Smartphone thumb is an injury for the age of smartphones.
It might sound fancy, but it’s just a new name for what’s called repetitive strain injury.
Repetitive strain injuries are ones like tennis elbow, plantar fasciitis or writer’s wrist. The term describes injuries triggered by repetitive actions, and repetitive strain injuries usually go hand-in-hand with a specific activity, action or career.
Bridge players are not immune to repetitive strain injuries, least of all players who keep their game online.
Here’s how to spot and treat smartphone thumb (and other online bridge injuries).
Common Online Bridge Injuries
“Smartphone thumb” is just one of many possible injuries associated with long-term smartphone use.
Users might also experience repetitive strain injuries that affect the wrists, elbows, shoulders, neck, back and hips over time. Heavier smartphones and tablets could increase the likelihood injuries like these, and existing conditions like arthritis increase your risk even further.
Everyone has a smartphone-related habit or something they do when they’re lost in thought: Sometimes these habits, like craning the neck a specific way or hunching over the screen, can worsen injuries too.
Some Concerning Symptoms
Repetitive strain injuries aren’t hard to spot for two main reasons: (1) They’re uncomfortable, (2) They’re painful.

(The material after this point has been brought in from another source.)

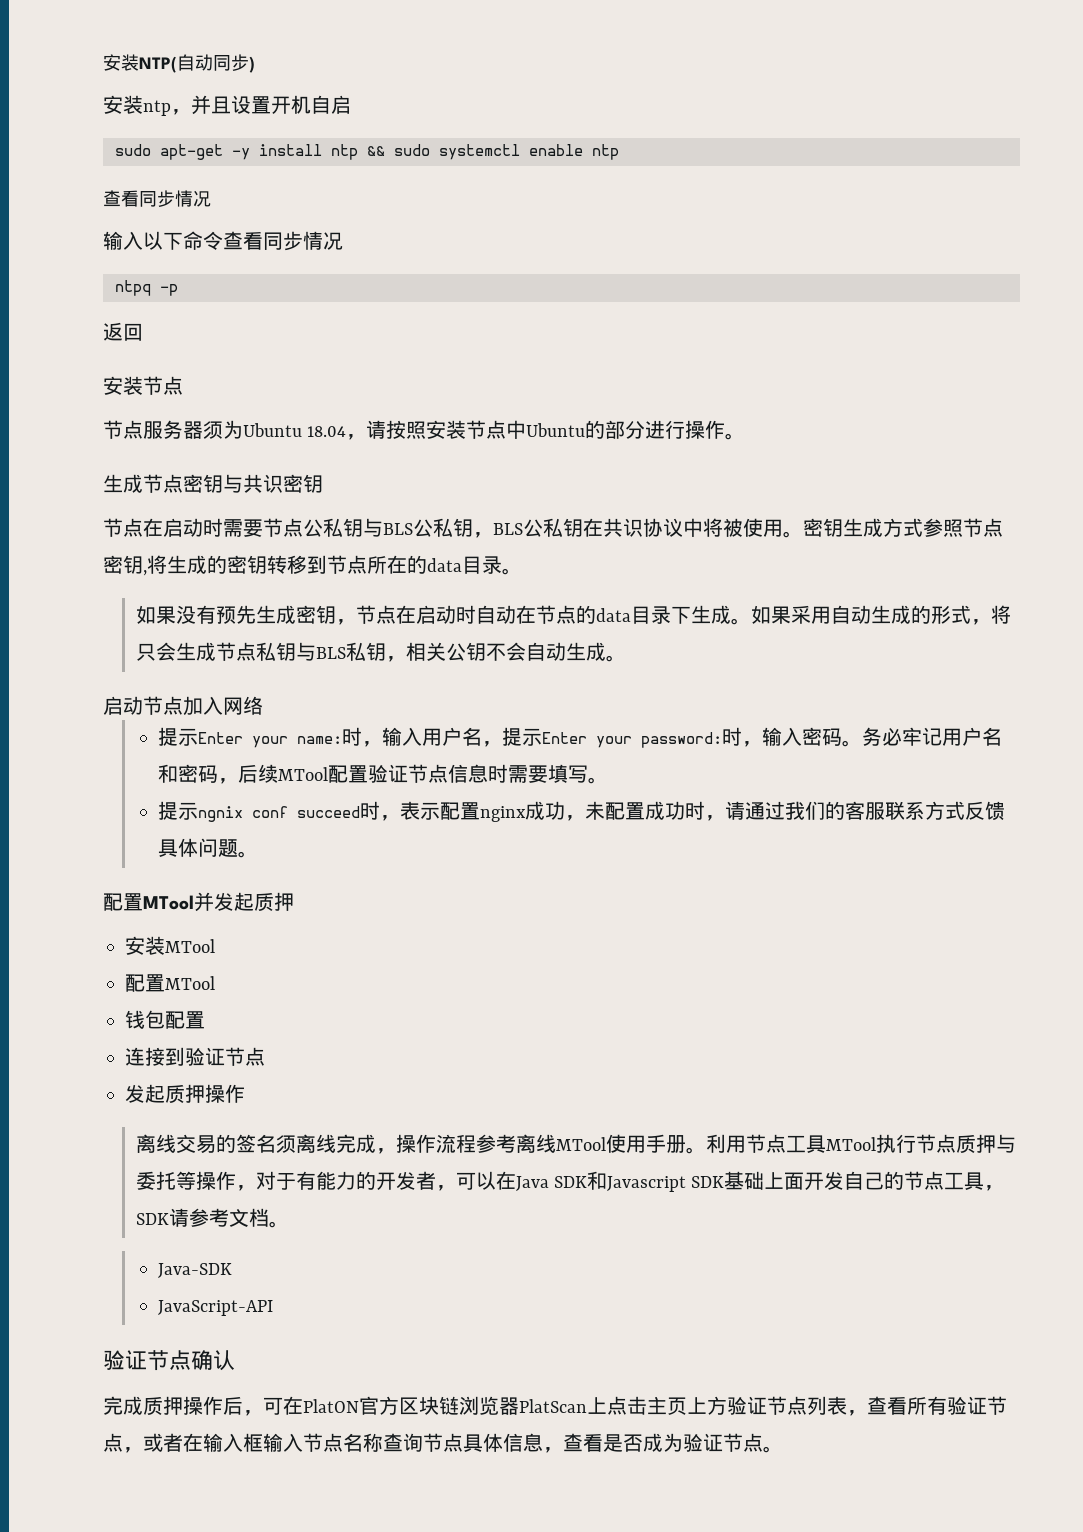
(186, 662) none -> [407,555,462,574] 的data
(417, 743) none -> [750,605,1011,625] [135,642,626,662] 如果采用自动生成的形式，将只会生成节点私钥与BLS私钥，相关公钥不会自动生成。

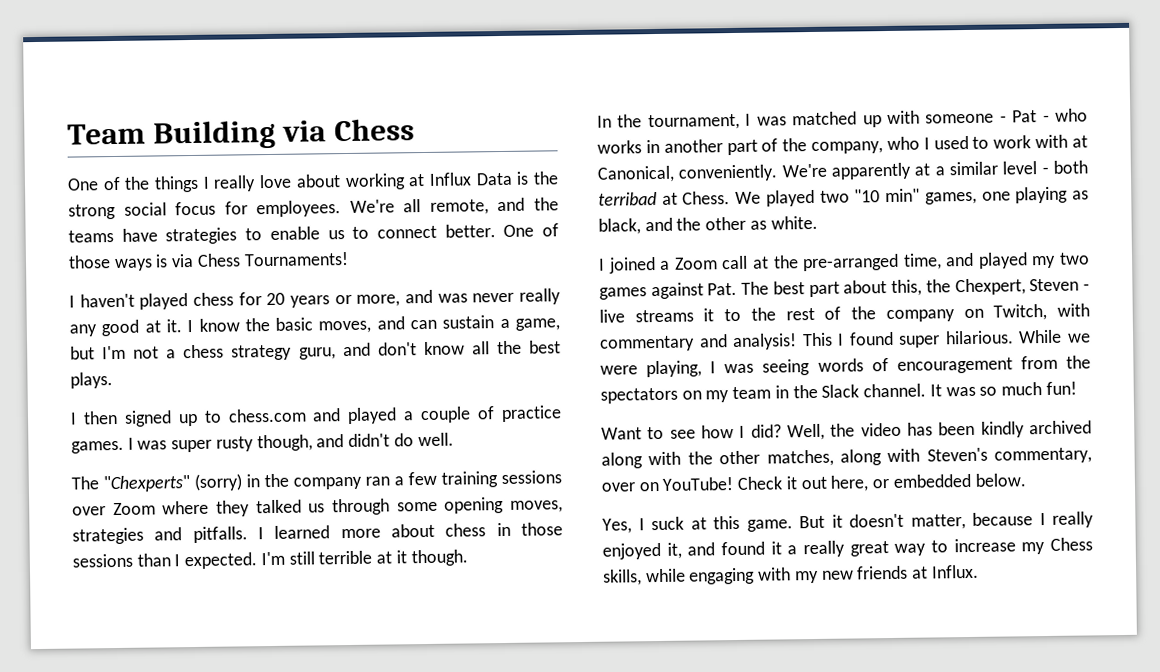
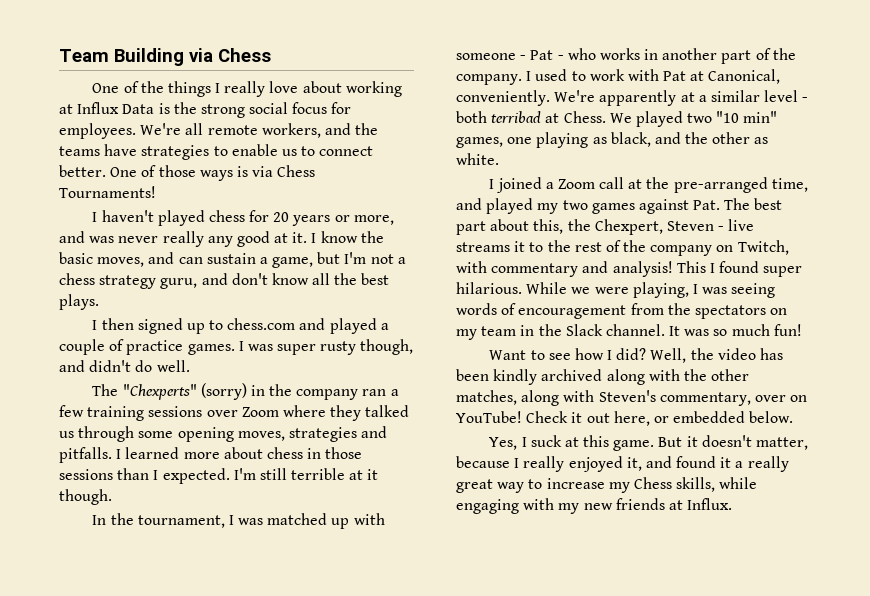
[429,199,489,215] remote, -> [207,123,321,138] remote workers,
[811,136,920,154] company, who -> [456,74,522,85] company.
(1069, 141) none -> [663,71,687,81] Pat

Other symptoms are also likely, including these:
- Joint stiffness
- Movement restriction
- Radiating heat
- General inflammation
With some repetitive strain injuries, you might experience pain and discomfort in places that appear to have nothing to do with the original injury site. For example, pain in the neck might actually be a manifestation of changes in your back or hips. Pay attention to these signs, too.
Seeing a Professional
See a professional at the first signs of discomfort or injury.
Waiting isn’t going to do your health or your injury any favors: An ignored repetitive strain injury is bound to evolve into something worse where it gets left alone and subjected to any more stress or pressure.
In the meantime, here are some things you can do to help your injury heal.
1. Take the Pressure Off
Other than a doctor’s appointment, the first thing you might want to do for a repetitive strain injury is to take the pressure off.
Take regular breaks to stretch out the hands, avoid lifting heavy things and use a smartphone or tablet stand so that you still have access to your screen without having to strain your elbows, shoulders or wrists.
With frequent PC use, it’s worth investing in an ergonomic keyboard and mouse (as well as one of those old-school gel mousepads). While it costs a little more, these combos are far more responsive to touch and save your hands a lot of effort.
2. Cool It Down
Heat is a common symptom of repetitive strain injuries, and a common byproduct of inflammation.
In some cases, it can also point towards other conditions, particularly ones linked to blood pressure, heart conditions and circulation: See your doctor anywhere you are unsure or have a family history of health issues.
Simply said, cool it down.
Ice packs are great, but a bowl with cold water can work just as well for the same purpose.
As an added tip, fill up a balloon with flour and stick it in the freezer for an easy stress ball.
3. Exercise the Hands
Exercising the hands can reduce the effect that repetitive strain injuries have, and sometimes it can take the sting out of long-term symptoms.
Shuffling cards is an excellent way to build hand dexterity and strength. (It’s also completely fine if you’re bad at it: You’re hoping for health benefits, not shuffling mastery overnight.)
There are plenty of other ways to do it.
For just a few suggestions, there’s a great article on WebMD covering hand and finger exercises.
4. Examine Diet
Dietary triggers have a lot to do with how your body reacts to inflammation.
Examine your diet, looking for any dietary triggers: That is, anything that makes your injury feel worse after consuming it. For some people, it’s coffee and chocolate, for others, it’s acidic foods like tomatoes.
Increase your intake of immunity-boosting foods and spices, such as pepper and chili for a natural way to reduce inflammation.
Again, see a doctor or specialist if you have trouble finding your dietary triggers.
5. Wrist Guards Guard Wrists
Guards and braces are some of the best possible ways to take the pressure off an injury.
Most joints you could mention have an appropriate guard in various sizes. If you find them restrictive or uncomfortable, find what’s called KT tape instead and view YouTube tutorials on how to do basic wrapping.